## Data
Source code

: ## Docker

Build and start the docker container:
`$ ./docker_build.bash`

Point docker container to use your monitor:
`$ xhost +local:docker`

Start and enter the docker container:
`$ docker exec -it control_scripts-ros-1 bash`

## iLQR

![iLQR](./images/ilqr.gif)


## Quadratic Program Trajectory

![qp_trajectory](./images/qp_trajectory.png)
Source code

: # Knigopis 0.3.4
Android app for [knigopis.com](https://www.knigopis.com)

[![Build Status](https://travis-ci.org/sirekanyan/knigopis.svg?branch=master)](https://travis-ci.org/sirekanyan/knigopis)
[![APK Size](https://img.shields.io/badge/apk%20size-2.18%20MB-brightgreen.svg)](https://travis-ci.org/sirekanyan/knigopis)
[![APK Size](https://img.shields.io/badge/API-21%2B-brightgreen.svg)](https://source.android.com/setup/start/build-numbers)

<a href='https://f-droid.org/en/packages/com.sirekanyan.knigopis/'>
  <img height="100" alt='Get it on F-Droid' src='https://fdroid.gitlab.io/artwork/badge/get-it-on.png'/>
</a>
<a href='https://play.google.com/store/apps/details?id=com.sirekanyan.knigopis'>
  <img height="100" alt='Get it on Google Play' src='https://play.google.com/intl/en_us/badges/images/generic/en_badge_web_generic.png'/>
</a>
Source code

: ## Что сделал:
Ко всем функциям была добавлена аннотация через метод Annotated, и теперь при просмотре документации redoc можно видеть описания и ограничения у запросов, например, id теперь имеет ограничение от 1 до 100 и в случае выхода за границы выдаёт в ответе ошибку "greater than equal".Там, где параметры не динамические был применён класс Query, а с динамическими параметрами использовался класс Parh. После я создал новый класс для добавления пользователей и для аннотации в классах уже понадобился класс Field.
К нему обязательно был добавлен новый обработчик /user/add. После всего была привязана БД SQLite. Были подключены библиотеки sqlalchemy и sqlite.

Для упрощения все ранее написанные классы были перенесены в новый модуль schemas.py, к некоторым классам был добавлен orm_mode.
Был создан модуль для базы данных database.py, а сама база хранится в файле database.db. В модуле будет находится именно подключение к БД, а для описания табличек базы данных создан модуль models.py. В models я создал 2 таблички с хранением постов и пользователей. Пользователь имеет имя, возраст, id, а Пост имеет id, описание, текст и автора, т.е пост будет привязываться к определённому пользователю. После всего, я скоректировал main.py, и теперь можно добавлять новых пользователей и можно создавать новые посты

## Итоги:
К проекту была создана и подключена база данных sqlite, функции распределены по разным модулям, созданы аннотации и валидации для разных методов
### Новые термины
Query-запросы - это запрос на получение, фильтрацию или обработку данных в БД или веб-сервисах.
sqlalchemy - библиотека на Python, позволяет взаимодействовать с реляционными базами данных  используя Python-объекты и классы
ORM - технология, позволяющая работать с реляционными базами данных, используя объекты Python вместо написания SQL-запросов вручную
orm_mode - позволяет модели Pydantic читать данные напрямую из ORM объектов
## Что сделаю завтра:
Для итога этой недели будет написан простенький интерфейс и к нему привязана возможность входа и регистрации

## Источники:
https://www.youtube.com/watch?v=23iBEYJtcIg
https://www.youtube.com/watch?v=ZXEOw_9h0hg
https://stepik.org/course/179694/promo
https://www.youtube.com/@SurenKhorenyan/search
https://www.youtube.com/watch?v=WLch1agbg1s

## Instructions to follow
Please go through the material and return each line where the word "google" appears.

## Solution
<a href='https://play.google.com/store/apps/details?id=com.sirekanyan.knigopis'>
  <img height="100" alt='Get it on Google Play' src='https://play.google.com/intl/en_us/badges/images/generic/en_badge_web_generic.png'/>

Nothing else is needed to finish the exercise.